Stated goal 1:
Summarize the Auckland EV forum thread in two sentences.
Stated goal 2:
Please quote the Auckland EV forum thread between "## El Rollo" and "(Jul 26, 2007)", inclusive.

Excerpt to read:
# Are there any Ev DIY in Auckland?



## El Rollo (Jul 8, 2008)

Go the blues!!! haha don't flame me, it seems every EV DIYer lives out of auckland. I'm keen to get something started out or to help someone out.

a total newbie keen to get off the oil rags!


----------



## KiwiEV (Jul 26, 2007)

Gidday El Rollo! There are a few EV converters in Auckland. Two of which (who are members on here) are the users _Nick Smith_ in One Tree Hill, and _John_ in Pukekohe. There's also Ross who's previously converted a Fiat and now sells Zap electric trucks on trademe (here's one). I haven't heard from Nick Smith for a while though so I'm guessing he's flat out busy. The EV buzz is bigger than ever in Auckland so I expect the amount of EV'ers to grow now that gas is $2.18 a litre. Ev'ers all over NZ are having the time of their lives now that gas is so hilariously priced. It's a good time to start converting.


----------



## Tank (Aug 1, 2008)

Here is another Auckland based person with a keen interest in the world of EV. I am an Englishman who is over here until mid next year (possibly longer with this economic climate) and I am keen to get some EV conversion experience as I have plans of my own.

I have looked at alternative fuels for motorcycles and had my eye on the env hydrogen bike. Over the past 6 months, I have been swayed into going all electric. My plan as it is at the moment is to find a "for parts" Lotus Esprit S2 (A Belgian chap has done one already) and convert it.

I am very interested in assisting someone else in their project not only to get more EVs out and about but to get some experience to take back with me. Of course, if going back to the UK is sufficiently off-putting I might end up being a more permanent Auckland based EV enthusiast and ship my Lotus to New Zealand.

-Tank


----------



## Pagar (Aug 7, 2008)

Hi newbe here, but I am keen, willing and able, have a 72m2 workshop in Manurewa with heavy duty drill press, mig welder, air comp and heaps of junk. am looking to start a build on a daihatsu max over coming months. lokk forward to hearing from any other aucklanders willing to let me have a nosie under there hoods at what they have done / doing and pick brains. cheers
Stephen


----------



## E_power (Jun 3, 2008)

Auckland eh? Is that Albany or Alfriston?

Data rows:
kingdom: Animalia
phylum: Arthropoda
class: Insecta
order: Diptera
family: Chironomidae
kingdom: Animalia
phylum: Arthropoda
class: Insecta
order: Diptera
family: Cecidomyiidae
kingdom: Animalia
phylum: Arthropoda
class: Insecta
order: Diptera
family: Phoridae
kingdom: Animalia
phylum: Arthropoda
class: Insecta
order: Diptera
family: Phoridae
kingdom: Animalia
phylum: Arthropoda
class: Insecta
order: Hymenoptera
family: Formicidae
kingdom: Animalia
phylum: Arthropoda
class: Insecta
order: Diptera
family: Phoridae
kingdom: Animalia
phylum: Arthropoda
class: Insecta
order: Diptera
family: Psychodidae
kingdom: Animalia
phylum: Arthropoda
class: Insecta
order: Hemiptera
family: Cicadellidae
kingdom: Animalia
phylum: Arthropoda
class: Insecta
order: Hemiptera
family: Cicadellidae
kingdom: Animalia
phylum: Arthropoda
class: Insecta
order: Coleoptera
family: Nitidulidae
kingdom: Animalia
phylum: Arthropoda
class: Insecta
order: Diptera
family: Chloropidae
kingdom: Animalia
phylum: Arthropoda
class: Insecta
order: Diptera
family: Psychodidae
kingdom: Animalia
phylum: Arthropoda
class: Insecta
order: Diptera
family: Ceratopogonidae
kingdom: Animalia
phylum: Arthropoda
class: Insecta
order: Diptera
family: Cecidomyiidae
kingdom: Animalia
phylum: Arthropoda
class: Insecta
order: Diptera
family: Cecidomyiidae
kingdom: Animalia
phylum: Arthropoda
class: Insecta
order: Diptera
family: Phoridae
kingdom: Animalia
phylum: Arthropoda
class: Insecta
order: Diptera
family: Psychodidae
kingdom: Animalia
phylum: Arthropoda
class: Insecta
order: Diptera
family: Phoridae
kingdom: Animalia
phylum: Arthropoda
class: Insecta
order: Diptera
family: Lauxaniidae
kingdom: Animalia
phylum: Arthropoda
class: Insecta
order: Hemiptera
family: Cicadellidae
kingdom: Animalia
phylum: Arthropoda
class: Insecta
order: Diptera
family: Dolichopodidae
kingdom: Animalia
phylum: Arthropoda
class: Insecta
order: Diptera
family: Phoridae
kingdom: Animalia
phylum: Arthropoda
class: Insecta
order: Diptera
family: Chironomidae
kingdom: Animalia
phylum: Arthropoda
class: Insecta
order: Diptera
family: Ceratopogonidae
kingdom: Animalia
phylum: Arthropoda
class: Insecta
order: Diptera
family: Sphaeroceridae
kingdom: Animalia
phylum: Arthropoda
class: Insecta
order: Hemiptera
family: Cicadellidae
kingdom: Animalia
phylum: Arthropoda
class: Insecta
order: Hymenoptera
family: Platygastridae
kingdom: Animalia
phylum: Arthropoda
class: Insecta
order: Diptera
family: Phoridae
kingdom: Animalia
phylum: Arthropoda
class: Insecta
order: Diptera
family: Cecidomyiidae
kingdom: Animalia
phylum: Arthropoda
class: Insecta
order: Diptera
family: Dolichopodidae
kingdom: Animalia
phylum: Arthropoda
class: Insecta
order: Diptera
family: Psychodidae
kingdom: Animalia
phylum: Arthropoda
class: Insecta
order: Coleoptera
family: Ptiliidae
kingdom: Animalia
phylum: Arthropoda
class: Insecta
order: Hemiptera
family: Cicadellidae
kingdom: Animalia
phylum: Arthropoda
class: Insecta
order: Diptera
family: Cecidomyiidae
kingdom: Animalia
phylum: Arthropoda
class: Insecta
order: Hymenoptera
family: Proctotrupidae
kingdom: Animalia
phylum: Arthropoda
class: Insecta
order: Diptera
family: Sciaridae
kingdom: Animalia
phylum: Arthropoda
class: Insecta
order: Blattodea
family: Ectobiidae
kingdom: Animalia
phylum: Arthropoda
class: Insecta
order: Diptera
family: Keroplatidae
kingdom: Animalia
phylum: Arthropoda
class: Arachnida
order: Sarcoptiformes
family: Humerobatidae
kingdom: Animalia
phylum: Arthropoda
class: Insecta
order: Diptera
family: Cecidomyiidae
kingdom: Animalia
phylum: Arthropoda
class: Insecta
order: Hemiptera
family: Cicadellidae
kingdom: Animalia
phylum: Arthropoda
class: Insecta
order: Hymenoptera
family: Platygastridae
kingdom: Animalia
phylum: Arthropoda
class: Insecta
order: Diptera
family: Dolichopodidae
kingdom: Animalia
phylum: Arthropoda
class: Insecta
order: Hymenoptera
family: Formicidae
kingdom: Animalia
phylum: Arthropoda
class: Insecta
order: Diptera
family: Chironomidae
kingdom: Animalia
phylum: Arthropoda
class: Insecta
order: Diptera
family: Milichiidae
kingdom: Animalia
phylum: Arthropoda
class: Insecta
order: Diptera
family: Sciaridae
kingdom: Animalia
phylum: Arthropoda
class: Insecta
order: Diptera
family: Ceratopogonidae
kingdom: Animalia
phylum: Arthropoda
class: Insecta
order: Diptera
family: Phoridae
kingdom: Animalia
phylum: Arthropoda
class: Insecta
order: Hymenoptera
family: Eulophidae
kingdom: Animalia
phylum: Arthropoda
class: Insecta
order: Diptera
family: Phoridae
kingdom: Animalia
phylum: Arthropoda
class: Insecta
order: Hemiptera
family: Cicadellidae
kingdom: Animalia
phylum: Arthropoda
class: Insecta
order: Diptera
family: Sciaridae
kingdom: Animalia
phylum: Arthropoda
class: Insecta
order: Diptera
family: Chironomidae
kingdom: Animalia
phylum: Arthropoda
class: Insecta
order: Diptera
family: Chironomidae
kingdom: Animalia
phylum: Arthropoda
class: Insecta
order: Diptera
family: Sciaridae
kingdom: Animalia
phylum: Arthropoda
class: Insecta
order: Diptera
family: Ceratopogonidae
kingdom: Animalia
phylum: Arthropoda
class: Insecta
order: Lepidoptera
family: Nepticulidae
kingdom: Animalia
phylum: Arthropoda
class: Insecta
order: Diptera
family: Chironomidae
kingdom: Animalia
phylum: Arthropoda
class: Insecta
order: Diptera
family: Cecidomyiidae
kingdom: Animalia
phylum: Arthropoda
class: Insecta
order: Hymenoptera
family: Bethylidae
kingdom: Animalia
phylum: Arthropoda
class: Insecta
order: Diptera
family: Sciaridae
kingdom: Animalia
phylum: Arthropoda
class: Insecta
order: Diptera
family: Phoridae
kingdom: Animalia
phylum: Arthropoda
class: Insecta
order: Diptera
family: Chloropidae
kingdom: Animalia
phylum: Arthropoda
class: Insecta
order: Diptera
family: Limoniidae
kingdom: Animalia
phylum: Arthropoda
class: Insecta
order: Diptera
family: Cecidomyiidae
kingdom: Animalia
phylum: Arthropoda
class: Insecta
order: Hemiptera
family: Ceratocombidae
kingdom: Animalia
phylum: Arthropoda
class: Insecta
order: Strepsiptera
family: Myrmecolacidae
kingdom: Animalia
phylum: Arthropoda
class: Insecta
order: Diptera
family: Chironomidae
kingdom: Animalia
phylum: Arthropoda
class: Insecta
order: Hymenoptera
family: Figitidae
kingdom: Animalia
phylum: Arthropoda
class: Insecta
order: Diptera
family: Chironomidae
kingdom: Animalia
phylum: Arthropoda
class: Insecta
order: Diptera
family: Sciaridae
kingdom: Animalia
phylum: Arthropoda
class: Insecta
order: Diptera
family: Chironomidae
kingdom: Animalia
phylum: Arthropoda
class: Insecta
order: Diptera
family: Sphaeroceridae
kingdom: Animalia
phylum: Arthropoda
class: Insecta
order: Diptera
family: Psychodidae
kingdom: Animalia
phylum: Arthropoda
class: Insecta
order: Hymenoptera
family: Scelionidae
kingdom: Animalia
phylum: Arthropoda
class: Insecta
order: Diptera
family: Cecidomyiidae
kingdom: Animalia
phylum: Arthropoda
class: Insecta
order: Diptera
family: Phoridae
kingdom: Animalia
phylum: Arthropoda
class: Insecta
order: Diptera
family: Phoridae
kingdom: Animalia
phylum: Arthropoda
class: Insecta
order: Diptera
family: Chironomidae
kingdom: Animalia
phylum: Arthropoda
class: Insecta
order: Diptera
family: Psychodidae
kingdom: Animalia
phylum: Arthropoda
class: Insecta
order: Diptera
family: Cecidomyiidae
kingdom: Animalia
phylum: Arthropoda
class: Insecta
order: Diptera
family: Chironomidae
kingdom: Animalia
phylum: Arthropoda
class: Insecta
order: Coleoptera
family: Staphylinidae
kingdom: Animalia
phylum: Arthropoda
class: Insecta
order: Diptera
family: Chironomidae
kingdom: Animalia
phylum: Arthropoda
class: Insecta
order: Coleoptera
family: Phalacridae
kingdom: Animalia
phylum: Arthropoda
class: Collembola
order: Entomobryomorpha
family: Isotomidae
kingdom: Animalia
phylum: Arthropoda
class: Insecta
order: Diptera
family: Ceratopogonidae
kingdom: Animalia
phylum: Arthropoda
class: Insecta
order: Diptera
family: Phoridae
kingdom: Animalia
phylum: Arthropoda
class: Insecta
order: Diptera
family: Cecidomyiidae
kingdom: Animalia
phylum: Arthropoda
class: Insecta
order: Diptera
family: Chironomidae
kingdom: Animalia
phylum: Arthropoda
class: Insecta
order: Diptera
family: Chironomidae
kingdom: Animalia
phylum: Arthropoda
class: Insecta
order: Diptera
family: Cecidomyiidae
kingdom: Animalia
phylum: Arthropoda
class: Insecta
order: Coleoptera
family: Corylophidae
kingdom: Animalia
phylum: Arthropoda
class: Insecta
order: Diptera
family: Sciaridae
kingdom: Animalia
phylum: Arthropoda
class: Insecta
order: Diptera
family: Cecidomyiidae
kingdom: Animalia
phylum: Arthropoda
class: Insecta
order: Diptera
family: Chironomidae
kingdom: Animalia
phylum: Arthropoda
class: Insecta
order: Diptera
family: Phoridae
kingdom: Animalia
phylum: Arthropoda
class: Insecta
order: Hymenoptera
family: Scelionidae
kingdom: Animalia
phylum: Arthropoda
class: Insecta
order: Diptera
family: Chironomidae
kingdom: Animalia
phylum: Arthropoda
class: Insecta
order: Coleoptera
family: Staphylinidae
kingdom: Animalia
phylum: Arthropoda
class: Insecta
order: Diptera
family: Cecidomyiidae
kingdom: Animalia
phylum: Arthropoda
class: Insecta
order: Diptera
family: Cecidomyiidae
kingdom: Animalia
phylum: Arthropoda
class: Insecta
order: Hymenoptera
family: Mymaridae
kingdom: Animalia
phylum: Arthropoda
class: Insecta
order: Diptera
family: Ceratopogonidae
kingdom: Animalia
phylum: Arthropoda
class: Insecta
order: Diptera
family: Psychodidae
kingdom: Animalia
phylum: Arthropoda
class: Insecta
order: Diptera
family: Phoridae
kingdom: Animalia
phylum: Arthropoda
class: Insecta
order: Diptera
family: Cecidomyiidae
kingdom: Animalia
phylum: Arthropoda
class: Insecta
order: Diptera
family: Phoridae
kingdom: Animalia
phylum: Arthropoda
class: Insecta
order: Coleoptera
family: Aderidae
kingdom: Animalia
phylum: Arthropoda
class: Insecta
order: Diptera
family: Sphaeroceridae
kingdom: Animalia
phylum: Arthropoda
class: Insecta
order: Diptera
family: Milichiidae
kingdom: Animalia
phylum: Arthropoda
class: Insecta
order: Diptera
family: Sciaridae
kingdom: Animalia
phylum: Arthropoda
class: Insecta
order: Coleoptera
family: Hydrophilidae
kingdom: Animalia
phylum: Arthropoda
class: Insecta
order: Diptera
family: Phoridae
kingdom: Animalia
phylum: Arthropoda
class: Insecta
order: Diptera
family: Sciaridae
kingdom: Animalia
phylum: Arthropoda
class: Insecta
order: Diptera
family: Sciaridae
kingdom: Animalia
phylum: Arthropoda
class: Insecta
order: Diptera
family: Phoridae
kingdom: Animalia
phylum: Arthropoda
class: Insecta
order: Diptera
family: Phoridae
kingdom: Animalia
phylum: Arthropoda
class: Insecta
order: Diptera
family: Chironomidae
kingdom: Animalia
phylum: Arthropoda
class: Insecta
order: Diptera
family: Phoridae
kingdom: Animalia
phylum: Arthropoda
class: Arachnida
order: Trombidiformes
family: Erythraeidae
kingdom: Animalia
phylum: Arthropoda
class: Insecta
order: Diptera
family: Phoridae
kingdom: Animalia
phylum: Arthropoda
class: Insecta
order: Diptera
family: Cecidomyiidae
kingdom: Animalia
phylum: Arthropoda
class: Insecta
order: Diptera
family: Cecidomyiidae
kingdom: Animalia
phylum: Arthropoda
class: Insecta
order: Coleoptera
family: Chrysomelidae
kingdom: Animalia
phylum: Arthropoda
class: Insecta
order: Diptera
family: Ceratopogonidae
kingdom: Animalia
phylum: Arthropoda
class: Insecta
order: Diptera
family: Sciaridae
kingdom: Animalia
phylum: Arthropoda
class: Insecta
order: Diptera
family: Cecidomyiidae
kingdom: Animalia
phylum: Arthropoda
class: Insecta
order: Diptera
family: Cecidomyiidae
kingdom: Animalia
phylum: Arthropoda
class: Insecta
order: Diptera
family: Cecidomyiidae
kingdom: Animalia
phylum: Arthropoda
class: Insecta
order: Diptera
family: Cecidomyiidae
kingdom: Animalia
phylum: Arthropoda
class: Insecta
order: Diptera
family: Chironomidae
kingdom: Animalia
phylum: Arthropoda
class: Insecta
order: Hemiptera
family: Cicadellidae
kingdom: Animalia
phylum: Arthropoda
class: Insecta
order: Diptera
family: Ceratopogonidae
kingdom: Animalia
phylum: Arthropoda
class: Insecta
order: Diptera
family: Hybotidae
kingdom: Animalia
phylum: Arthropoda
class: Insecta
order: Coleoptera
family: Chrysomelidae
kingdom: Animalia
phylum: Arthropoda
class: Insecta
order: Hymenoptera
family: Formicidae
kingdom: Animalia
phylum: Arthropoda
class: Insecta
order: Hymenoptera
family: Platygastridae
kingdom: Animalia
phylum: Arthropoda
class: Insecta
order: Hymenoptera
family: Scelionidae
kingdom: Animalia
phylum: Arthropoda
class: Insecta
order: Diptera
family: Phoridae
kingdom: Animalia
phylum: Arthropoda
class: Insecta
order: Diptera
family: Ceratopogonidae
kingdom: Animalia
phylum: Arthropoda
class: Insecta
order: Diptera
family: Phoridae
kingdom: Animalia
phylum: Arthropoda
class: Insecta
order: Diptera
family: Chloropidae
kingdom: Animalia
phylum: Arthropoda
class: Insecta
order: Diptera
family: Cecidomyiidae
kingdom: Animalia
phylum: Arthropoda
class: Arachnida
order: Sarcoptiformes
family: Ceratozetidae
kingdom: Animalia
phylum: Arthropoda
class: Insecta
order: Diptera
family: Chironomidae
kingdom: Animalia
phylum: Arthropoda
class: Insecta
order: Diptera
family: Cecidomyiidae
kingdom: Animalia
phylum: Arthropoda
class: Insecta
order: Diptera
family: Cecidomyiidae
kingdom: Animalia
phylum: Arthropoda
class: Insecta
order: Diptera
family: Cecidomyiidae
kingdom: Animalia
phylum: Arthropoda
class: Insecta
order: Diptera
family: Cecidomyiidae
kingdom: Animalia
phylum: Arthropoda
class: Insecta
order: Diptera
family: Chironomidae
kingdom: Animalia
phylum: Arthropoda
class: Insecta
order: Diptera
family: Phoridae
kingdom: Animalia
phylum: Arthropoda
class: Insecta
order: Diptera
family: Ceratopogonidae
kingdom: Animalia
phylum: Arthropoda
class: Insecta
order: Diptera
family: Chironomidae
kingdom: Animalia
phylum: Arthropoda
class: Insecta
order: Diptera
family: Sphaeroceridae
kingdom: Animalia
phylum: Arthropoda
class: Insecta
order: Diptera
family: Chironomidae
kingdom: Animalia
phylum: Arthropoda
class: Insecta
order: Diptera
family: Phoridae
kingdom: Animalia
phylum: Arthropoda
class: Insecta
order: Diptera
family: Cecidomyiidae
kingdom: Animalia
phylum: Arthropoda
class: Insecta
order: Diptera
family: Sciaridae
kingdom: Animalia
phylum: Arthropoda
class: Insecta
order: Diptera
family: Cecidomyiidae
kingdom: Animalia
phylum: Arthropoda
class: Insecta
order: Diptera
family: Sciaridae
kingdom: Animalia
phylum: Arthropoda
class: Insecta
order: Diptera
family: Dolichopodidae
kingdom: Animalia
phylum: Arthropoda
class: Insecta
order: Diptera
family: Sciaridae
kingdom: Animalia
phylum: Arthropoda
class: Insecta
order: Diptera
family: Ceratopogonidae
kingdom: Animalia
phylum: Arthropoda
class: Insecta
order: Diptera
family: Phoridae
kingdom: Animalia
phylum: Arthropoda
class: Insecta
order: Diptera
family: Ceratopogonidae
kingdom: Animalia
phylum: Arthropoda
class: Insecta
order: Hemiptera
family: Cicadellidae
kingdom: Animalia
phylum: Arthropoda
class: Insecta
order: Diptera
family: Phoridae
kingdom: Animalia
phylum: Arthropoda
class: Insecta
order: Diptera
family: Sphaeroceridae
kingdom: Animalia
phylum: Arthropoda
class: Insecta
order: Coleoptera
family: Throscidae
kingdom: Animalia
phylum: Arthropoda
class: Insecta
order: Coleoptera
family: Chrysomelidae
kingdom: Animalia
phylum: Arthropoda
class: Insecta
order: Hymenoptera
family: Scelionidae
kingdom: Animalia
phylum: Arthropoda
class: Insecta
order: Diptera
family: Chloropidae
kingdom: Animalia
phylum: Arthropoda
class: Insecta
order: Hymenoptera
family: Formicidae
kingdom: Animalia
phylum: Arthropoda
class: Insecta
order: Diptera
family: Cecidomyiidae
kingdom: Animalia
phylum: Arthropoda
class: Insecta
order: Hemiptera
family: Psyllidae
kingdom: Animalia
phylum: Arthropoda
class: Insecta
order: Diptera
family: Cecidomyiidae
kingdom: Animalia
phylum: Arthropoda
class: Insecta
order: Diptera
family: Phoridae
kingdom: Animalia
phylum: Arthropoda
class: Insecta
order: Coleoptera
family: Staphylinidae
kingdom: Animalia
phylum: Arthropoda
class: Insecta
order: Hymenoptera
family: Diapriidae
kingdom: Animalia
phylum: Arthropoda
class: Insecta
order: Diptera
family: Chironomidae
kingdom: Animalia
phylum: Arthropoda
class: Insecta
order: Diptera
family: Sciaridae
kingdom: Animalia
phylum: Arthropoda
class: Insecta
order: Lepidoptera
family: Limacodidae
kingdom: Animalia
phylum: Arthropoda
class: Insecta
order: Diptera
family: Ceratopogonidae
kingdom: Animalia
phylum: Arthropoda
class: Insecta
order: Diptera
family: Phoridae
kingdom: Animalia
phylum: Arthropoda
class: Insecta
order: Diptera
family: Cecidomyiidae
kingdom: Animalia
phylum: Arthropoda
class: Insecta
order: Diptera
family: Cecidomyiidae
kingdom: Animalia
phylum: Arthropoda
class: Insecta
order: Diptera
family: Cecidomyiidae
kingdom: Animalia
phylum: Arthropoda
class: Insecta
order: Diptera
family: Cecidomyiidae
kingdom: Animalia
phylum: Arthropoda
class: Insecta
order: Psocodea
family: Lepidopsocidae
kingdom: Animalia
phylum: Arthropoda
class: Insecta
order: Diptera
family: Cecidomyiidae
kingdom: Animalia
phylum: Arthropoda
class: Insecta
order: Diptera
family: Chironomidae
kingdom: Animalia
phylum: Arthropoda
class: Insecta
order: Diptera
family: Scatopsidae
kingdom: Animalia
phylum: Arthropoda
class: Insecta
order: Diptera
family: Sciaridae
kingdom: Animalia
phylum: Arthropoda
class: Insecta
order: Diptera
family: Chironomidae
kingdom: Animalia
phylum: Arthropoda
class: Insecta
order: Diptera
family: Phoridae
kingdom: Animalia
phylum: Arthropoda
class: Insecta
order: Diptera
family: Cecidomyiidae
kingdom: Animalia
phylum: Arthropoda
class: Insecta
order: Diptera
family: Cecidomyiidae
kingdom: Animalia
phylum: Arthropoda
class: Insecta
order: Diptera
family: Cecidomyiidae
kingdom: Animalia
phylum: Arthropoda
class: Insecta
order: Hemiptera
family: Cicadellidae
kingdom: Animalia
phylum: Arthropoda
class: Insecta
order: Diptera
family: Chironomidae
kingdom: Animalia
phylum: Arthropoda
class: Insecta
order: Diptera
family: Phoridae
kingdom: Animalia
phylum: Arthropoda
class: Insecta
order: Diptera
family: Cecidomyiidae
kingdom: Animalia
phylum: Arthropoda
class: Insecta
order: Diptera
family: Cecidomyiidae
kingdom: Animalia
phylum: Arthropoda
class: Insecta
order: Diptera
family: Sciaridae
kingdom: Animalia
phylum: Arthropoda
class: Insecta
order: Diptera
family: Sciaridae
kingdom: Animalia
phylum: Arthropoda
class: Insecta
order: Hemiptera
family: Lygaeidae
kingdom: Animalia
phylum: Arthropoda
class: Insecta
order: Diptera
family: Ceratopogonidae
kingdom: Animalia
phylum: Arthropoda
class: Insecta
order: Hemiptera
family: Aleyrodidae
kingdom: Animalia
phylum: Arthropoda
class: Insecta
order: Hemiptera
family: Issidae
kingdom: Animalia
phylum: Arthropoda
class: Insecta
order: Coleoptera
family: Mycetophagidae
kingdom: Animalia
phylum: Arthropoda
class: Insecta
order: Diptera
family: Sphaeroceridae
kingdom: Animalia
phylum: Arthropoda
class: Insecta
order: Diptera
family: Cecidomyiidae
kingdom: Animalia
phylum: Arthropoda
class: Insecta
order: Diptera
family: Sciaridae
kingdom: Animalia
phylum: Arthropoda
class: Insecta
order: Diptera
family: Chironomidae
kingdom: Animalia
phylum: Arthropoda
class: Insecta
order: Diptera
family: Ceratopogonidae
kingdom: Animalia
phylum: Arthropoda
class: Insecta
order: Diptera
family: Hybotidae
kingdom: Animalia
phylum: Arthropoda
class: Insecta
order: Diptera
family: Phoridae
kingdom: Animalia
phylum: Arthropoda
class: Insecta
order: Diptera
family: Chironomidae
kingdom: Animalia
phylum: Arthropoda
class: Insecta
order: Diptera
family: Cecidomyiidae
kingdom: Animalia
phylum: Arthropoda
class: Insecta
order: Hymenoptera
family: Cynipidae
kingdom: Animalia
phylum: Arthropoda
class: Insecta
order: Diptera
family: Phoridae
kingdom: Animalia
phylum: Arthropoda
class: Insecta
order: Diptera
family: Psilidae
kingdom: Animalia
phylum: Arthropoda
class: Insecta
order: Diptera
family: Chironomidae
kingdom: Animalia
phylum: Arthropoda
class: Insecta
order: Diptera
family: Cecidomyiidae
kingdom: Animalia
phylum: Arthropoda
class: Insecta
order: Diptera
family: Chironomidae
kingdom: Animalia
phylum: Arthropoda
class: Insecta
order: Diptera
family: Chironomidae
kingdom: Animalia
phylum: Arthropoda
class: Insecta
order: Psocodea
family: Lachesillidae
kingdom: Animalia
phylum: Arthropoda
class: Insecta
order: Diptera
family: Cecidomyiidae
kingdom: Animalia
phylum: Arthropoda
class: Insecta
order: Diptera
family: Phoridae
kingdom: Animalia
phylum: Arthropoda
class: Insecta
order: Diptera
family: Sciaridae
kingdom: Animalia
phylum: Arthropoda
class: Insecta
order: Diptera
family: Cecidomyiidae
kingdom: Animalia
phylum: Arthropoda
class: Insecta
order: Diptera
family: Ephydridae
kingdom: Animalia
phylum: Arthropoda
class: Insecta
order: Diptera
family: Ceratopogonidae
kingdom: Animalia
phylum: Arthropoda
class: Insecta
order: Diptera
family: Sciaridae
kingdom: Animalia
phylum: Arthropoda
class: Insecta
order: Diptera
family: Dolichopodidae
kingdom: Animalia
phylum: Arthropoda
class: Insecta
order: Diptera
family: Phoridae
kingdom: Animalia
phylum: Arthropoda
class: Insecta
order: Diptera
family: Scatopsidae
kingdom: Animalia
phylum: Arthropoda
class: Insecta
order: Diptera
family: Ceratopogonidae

Output 1:
El Rollo asks whether there are EV DIYers in Auckland and wants to start something or help someone out, and KiwiEV replies that a few converters live there, naming Nick Smith in One Tree Hill, John in Pukekohe, and Ross, who converted a Fiat and now sells Zap electric trucks. Tank, an Englishman planning to convert a Lotus Esprit S2, offers to assist someone else's project, and Pagar, who has a workshop in Manurewa and plans a Daihatsu Max build, hopes to see what other Aucklanders have done and pick their brains.

Output 2:
## El Rollo (Jul 8, 2008)

Go the blues!!! haha don't flame me, it seems every EV DIYer lives out of auckland. I'm keen to get something started out or to help someone out.

a total newbie keen to get off the oil rags!


----------



## KiwiEV (Jul 26, 2007)